Brett Kavanaugh Thinks the Separation of Church and State Is Anti-Catholic Bigotry - SLATE's Mark Joseph Stern [View all]

SLATE (Archived)




During oral arguments on Wednesday in one of the biggest religion cases in generations, it became clear that the Supreme Court appears all but certain to compel Oklahoma to establish and fund a Catholic charter school, opening the floodgates to mandatory taxpayer support for religious education across the country. Indeed, the Republican-appointed justices took turns accusing the state of engaging in unconstitutional discrimination against religion by declining to admit a church-run academy into its public school system. Their position, if adopted, would transform U.S. public education, striking down restrictions on religious charter schools enshrined in federal statute as well as the laws of 46 states and the District of Columbia. It would bury what remains of church–state separation, forcing every American to subsidize the indoctrination of children into faiths they may not share. And it would further enfeeble secular public education, diverting billions of dollars away from inclusive public schools toward religious academies that openly discriminate against those outside their faith.

The conservative justices, however, did not sound concerned about any of these extreme consequences. If anything, they appeared eager to accelerate them—casting the long-standing nationwide ban on sectarian charter schools as an egregious form of anti-religious bigotry. This Supreme Court has evidently sunk so deep into the mindset of conservative grievance that it now feels victimized by the very concept of public secularism.
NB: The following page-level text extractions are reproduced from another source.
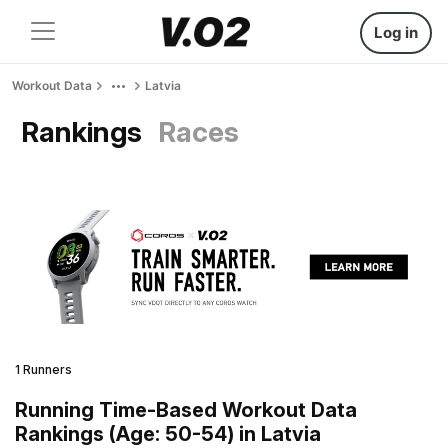
Log in
Workout Data
Latvia
Rankings
Races
1 Runners
Running Time-Based Workout Data
Rankings (Age: 50-54) in Latvia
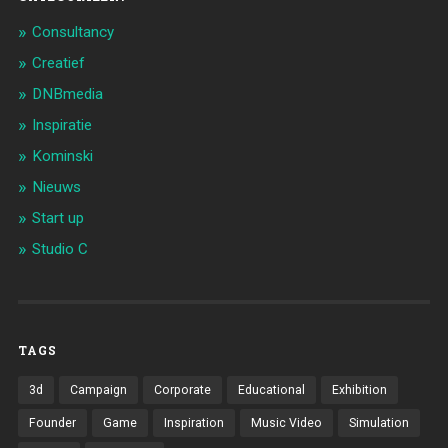
Consultancy
Creatief
DNBmedia
Inspiratie
Kominski
Nieuws
Start up
Studio C
TAGS
3d
Campaign
Corporate
Educational
Exhibition
Founder
Game
Inspiration
Music Video
Simulation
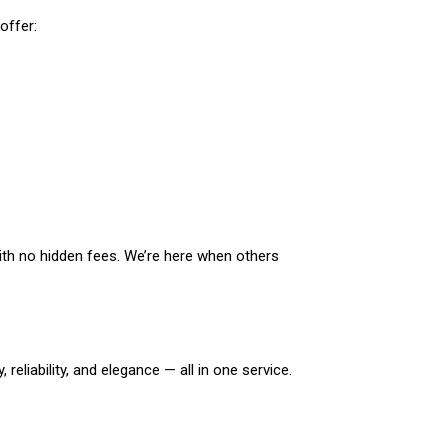
offer:
with no hidden fees. We’re here when others
eliability, and elegance — all in one service.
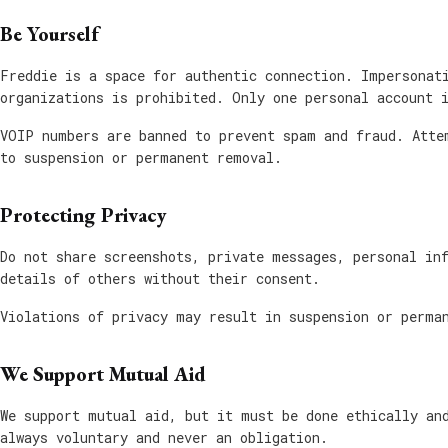
Be Yourself
Freddie is a space for authentic connection. Impersonat
organizations is prohibited. Only one personal account 
VOIP numbers are banned to prevent spam and fraud. Atte
to suspension or permanent removal.
Protecting Privacy
Do not share screenshots, private messages, personal in
details of others without their consent.
Violations of privacy may result in suspension or perma
We Support Mutual Aid
We support mutual aid, but it must be done ethically an
always voluntary and never an obligation.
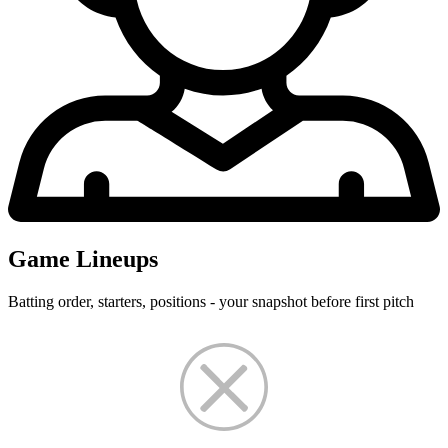
Game Lineups
Batting order, starters, positions - your snapshot before first pitch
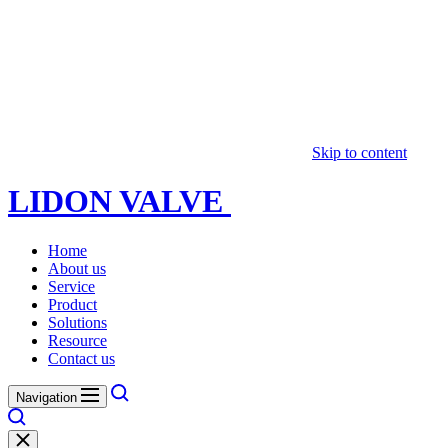
Skip to content
LIDON VALVE
Home
About us
Service
Product
Solutions
Resource
Contact us
Navigation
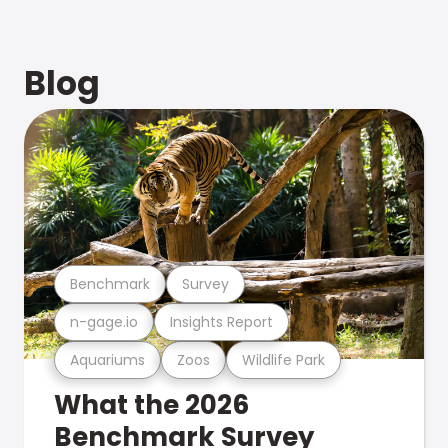
Blog
Benchmark
Survey
n-gage.io
Insights Report
Aquariums
Zoos
Wildlife Park
What the 2026
Benchmark Survey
Wednesday’s case, Oklahoma Statewide Charter School Board v. Drummond, was engineered by conservative activists seeking to expand state funding of religious education. They worked with the diocese to create St. Isidore—a full-time virtual Catholic school that provides overtly sectarian instruction—and apply for participation in Oklahoma’s charter school program. The board that runs this program narrowly approved the school’s application, making it the first religious charter school in the nation. But Attorney General Gentner Drummond, a Republican, objected; the state’s constitution, he pointed out, forbids the expenditure of public money on any “sectarian institution” and requires that public schools be “free from sectarian control.” The Oklahoma Supreme Court sided with the attorney general last year, ruling that the state constitution prohibits taxpayer funding of St. Isidore.

The school’s lawyers then appealed to the U.S. Supreme Court, arguing that its exclusion from the charter school program violated the free exercise clause of the First Amendment. Justice Amy Coney Barrett recused herself, presumably because of her close friendship with an attorney advising St. Isidore. The court took up the case nonetheless, reflecting a clear desire among the conservative justices to declare that Oklahoma had violated the school’s constitutional rights.